Marina Abramović Poster Protested by Far-Right
Artist Marina Abramović created a poster for Italy’s 50th Barcolana sailing regatta in Trieste featuring the artist waving a flag that says, “We’re all in the same boat.” Italy’s far-right ruling party has taken issue with the poster, calling it “propaganda,” assuming the commentary is against Italy’s recent decision to close its borders to refugees. Triste’s deputy mayor, Paolo Polidori, wrote the following statement on Facebook: “[It is] unacceptable, in bad taste, immoral to make political propaganda out of an event, the Barcolana, that belongs to the entire city.” However, Barcolana defends the poster, explaining its meaning is to “stress a simple but crucial aspect: even on different boats, when we compete for the best result, we sail on the same planet, which needs to be guarded and protected daily.” Polidori has since demanded a recall of all event merchandise featuring the poster and has threatened to take away the city’s €30,000 of funding from the event, but Barcolana has yet to bow to the city’s demands of censorship.
Read the full story (Artnet News)
Ai Weiwei’s Beijing Studio Demolished
The Chinese government demolished Ai Weiwei’s Beijing studio this month.

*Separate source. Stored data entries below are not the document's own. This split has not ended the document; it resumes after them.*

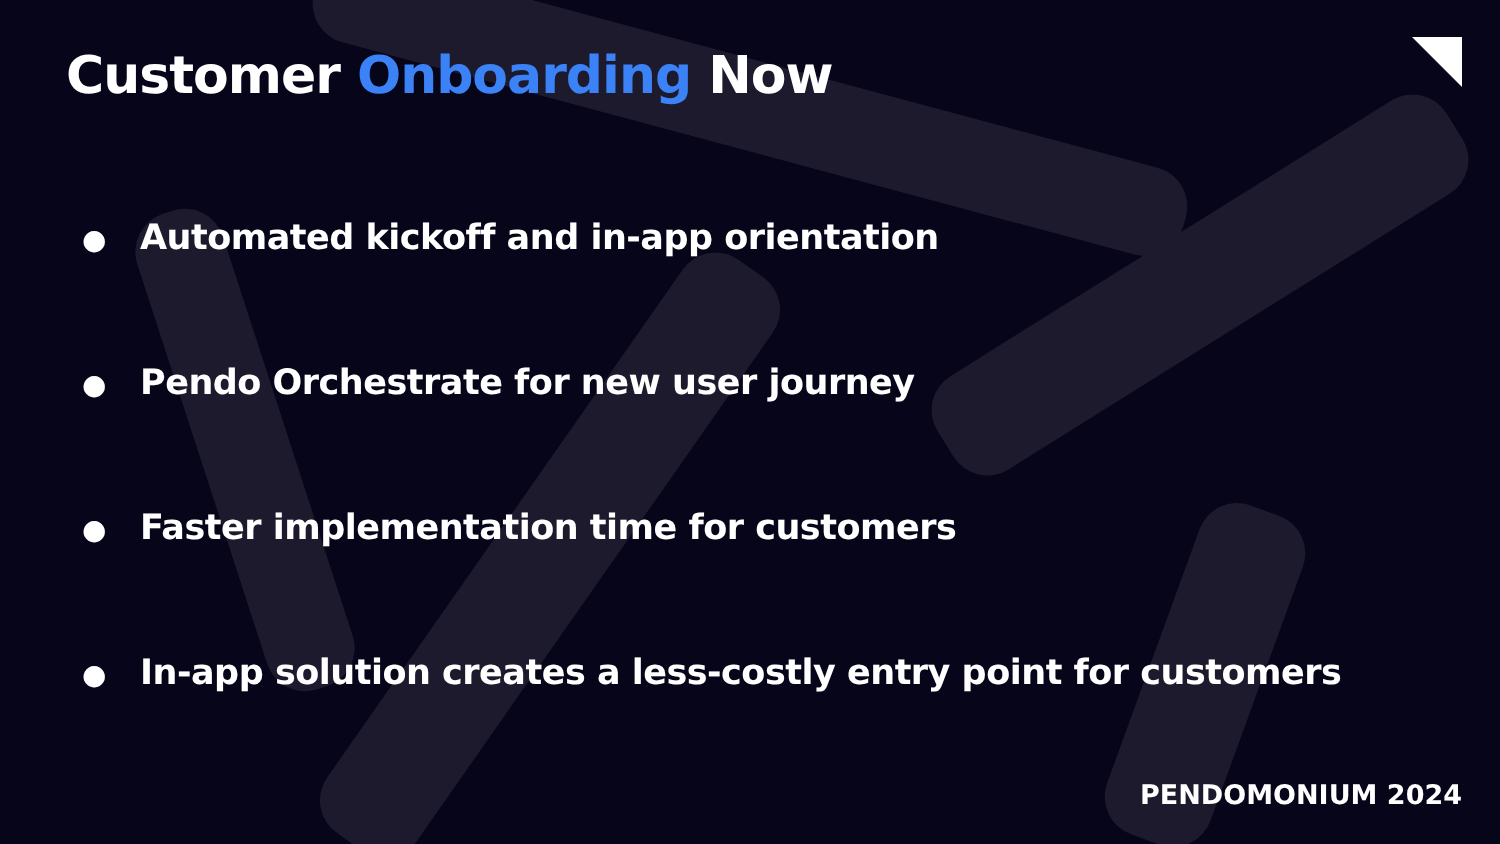Customer Onboarding Now
● Automated kickoff and in-app orientation
● Pendo Orchestrate for new user journey
● Faster implementation time for customers
● In-app solution creates a less-costly entry point for customers
PENDOMONIUM 2024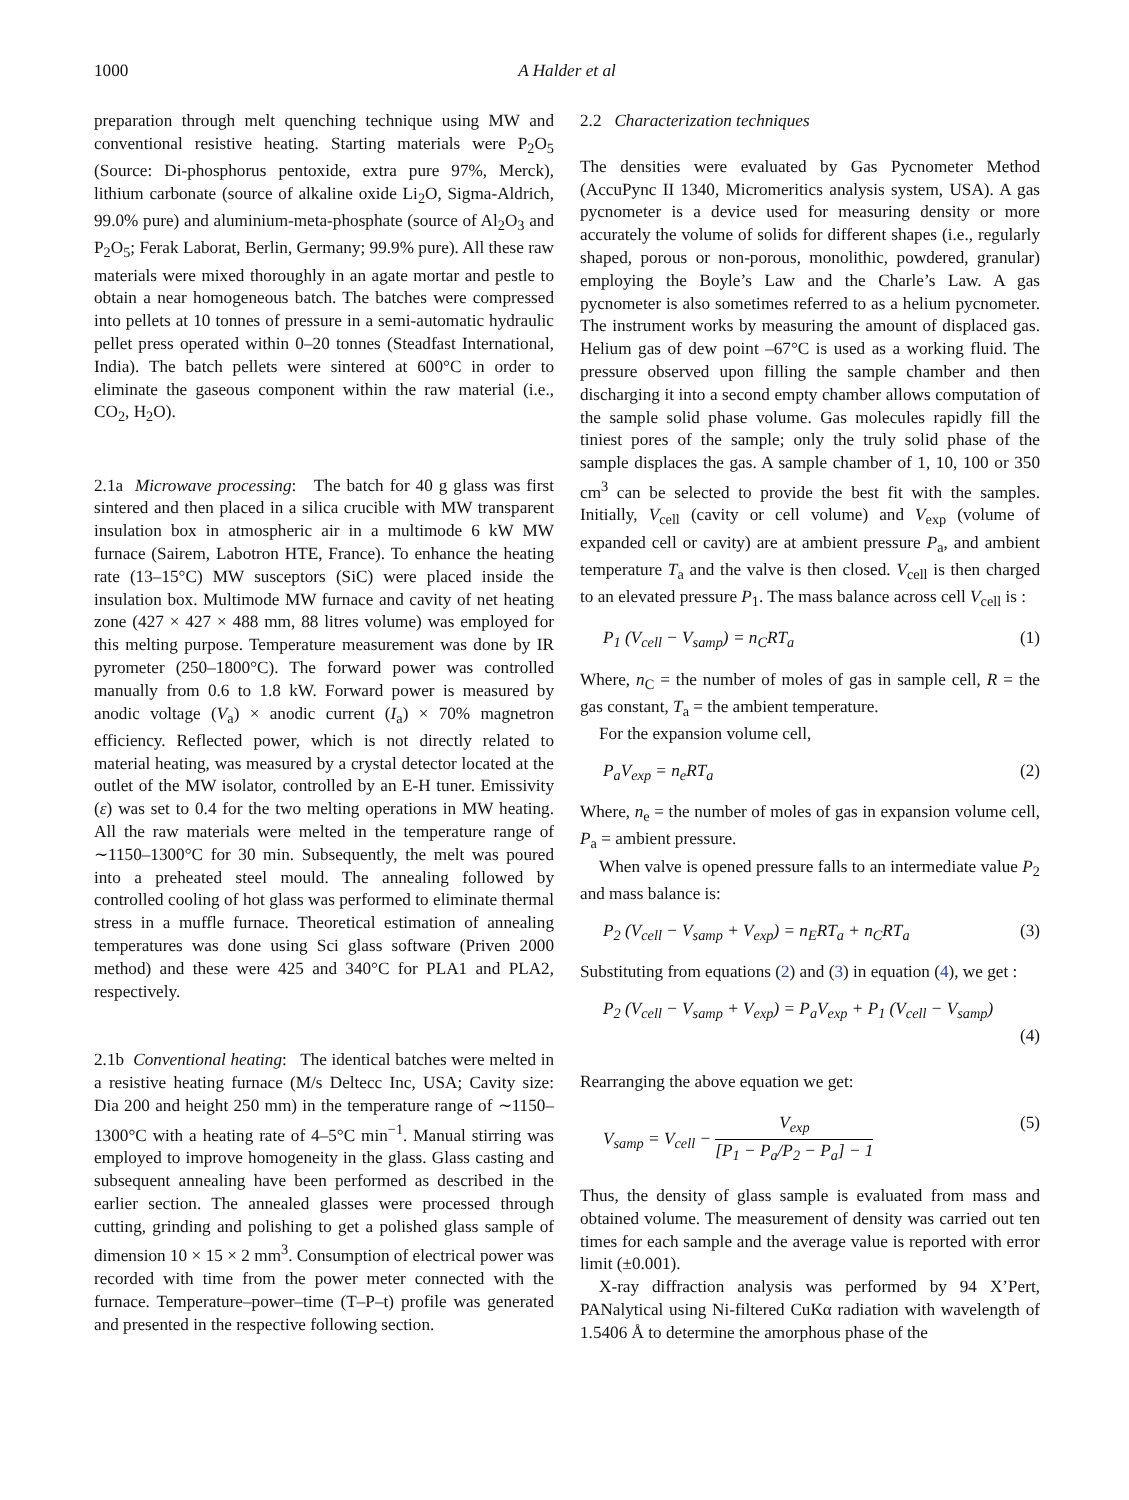1000 A Halder et al
preparation through melt quenching technique using MW and conventional resistive heating. Starting materials were P<sub>2</sub>O<sub>5</sub> (Source: Di-phosphorus pentoxide, extra pure 97%, Merck), lithium carbonate (source of alkaline oxide Li<sub>2</sub>O, Sigma-Aldrich, 99.0% pure) and aluminium-meta-phosphate (source of Al<sub>2</sub>O<sub>3</sub> and P<sub>2</sub>O<sub>5</sub>; Ferak Laborat, Berlin, Germany; 99.9% pure). All these raw materials were mixed thoroughly in an agate mortar and pestle to obtain a near homogeneous batch. The batches were compressed into pellets at 10 tonnes of pressure in a semi-automatic hydraulic pellet press operated within 0–20 tonnes (Steadfast International, India). The batch pellets were sintered at 600°C in order to eliminate the gaseous component within the raw material (i.e., CO<sub>2</sub>, H<sub>2</sub>O).
2.1a Microwave processing: The batch for 40 g glass was first sintered and then placed in a silica crucible with MW transparent insulation box in atmospheric air in a multimode 6 kW MW furnace (Sairem, Labotron HTE, France). To enhance the heating rate (13–15°C) MW susceptors (SiC) were placed inside the insulation box. Multimode MW furnace and cavity of net heating zone (427 × 427 × 488 mm, 88 litres volume) was employed for this melting purpose. Temperature measurement was done by IR pyrometer (250–1800°C). The forward power was controlled manually from 0.6 to 1.8 kW. Forward power is measured by anodic voltage (V<sub>a</sub>) × anodic current (I<sub>a</sub>) × 70% magnetron efficiency. Reflected power, which is not directly related to material heating, was measured by a crystal detector located at the outlet of the MW isolator, controlled by an E-H tuner. Emissivity (ε) was set to 0.4 for the two melting operations in MW heating. All the raw materials were melted in the temperature range of ∼1150–1300°C for 30 min. Subsequently, the melt was poured into a preheated steel mould. The annealing followed by controlled cooling of hot glass was performed to eliminate thermal stress in a muffle furnace. Theoretical estimation of annealing temperatures was done using Sci glass software (Priven 2000 method) and these were 425 and 340°C for PLA1 and PLA2, respectively.
2.1b Conventional heating: The identical batches were melted in a resistive heating furnace (M/s Deltecc Inc, USA; Cavity size: Dia 200 and height 250 mm) in the temperature range of ∼1150–1300°C with a heating rate of 4–5°C min<sup>−1</sup>. Manual stirring was employed to improve homogeneity in the glass. Glass casting and subsequent annealing have been performed as described in the earlier section. The annealed glasses were processed through cutting, grinding and polishing to get a polished glass sample of dimension 10 × 15 × 2 mm<sup>3</sup>. Consumption of electrical power was recorded with time from the power meter connected with the furnace. Temperature–power–time (T–P–t) profile was generated and presented in the respective following section.
2.2 Characterization techniques
The densities were evaluated by Gas Pycnometer Method (AccuPync II 1340, Micromeritics analysis system, USA). A gas pycnometer is a device used for measuring density or more accurately the volume of solids for different shapes (i.e., regularly shaped, porous or non-porous, monolithic, powdered, granular) employing the Boyle’s Law and the Charle’s Law. A gas pycnometer is also sometimes referred to as a helium pycnometer. The instrument works by measuring the amount of displaced gas. Helium gas of dew point –67°C is used as a working fluid. The pressure observed upon filling the sample chamber and then discharging it into a second empty chamber allows computation of the sample solid phase volume. Gas molecules rapidly fill the tiniest pores of the sample; only the truly solid phase of the sample displaces the gas. A sample chamber of 1, 10, 100 or 350 cm<sup>3</sup> can be selected to provide the best fit with the samples. Initially, V<sub>cell</sub> (cavity or cell volume) and V<sub>exp</sub> (volume of expanded cell or cavity) are at ambient pressure P<sub>a</sub>, and ambient temperature T<sub>a</sub> and the valve is then closed. V<sub>cell</sub> is then charged to an elevated pressure P<sub>1</sub>. The mass balance across cell V<sub>cell</sub> is :
P<sub>1</sub> (V<sub>cell</sub> − V<sub>samp</sub>) = n<sub>C</sub>RT<sub>a</sub> (1)
Where, n<sub>C</sub> = the number of moles of gas in sample cell, R = the gas constant, T<sub>a</sub> = the ambient temperature.
For the expansion volume cell,
P<sub>a</sub>V<sub>exp</sub> = n<sub>e</sub>RT<sub>a</sub> (2)
Where, n<sub>e</sub> = the number of moles of gas in expansion volume cell, P<sub>a</sub> = ambient pressure.
When valve is opened pressure falls to an intermediate value P<sub>2</sub> and mass balance is:
P<sub>2</sub> (V<sub>cell</sub> − V<sub>samp</sub> + V<sub>exp</sub>) = n<sub>E</sub>RT<sub>a</sub> + n<sub>C</sub>RT<sub>a</sub> (3)
Substituting from equations (2) and (3) in equation (4), we get :
P<sub>2</sub> (V<sub>cell</sub> − V<sub>samp</sub> + V<sub>exp</sub>) = P<sub>a</sub>V<sub>exp</sub> + P<sub>1</sub> (V<sub>cell</sub> − V<sub>samp</sub>)
(4)
Rearranging the above equation we get:
V<sub>samp</sub> = V<sub>cell</sub> − V<sub>exp</sub> [P<sub>1</sub> − P<sub>a</sub>/P<sub>2</sub> − P<sub>a</sub>] − 1 (5)
Thus, the density of glass sample is evaluated from mass and obtained volume. The measurement of density was carried out ten times for each sample and the average value is reported with error limit (±0.001).
X-ray diffraction analysis was performed by 94 X’Pert, PANalytical using Ni-filtered CuKα radiation with wavelength of 1.5406 Å to determine the amorphous phase of the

The structure was just the latest casualty in an ongoing effort by the Chinese government to urbanize some of it’s rural territories. At the time of the unannounced demolition, there were still supplies and works of art in the building. Cameras managed to capture the destruction with the artist using the footage to post a goodbye tribute on his Instagram. The caption read, “Farewell. Today, they started to demolish my studio 'Zuo You' in Beijing with no precaution. Which I have as my main studio since 2006. It is a[n] East German style socialist factory building.” Weiwei has other studio locations, however, Zuo You was the largest.
Read the full story (The Art Newspaper)
Brooklyn Gallery, Medium Tings, Inspired by African Photography
In the heart of Brooklyn stands a unique living room gallery by the name of Medium Tings. Created and curated by the apartment’s resident, Stephanie Baptist, a cultural producer and editor, Medium Tings was born out of love for African Photography. While studying abroad in London, Baptist fell in love with works of photography by artists of color. After returning to New York, Baptist opened Medium Tings as a gallery dedicated to black artists. Upon a visit, you might find Baptist’s first photography acquisition, a work titled, Untitled (1973) by Hamidou Maïga, among other stunning photographs.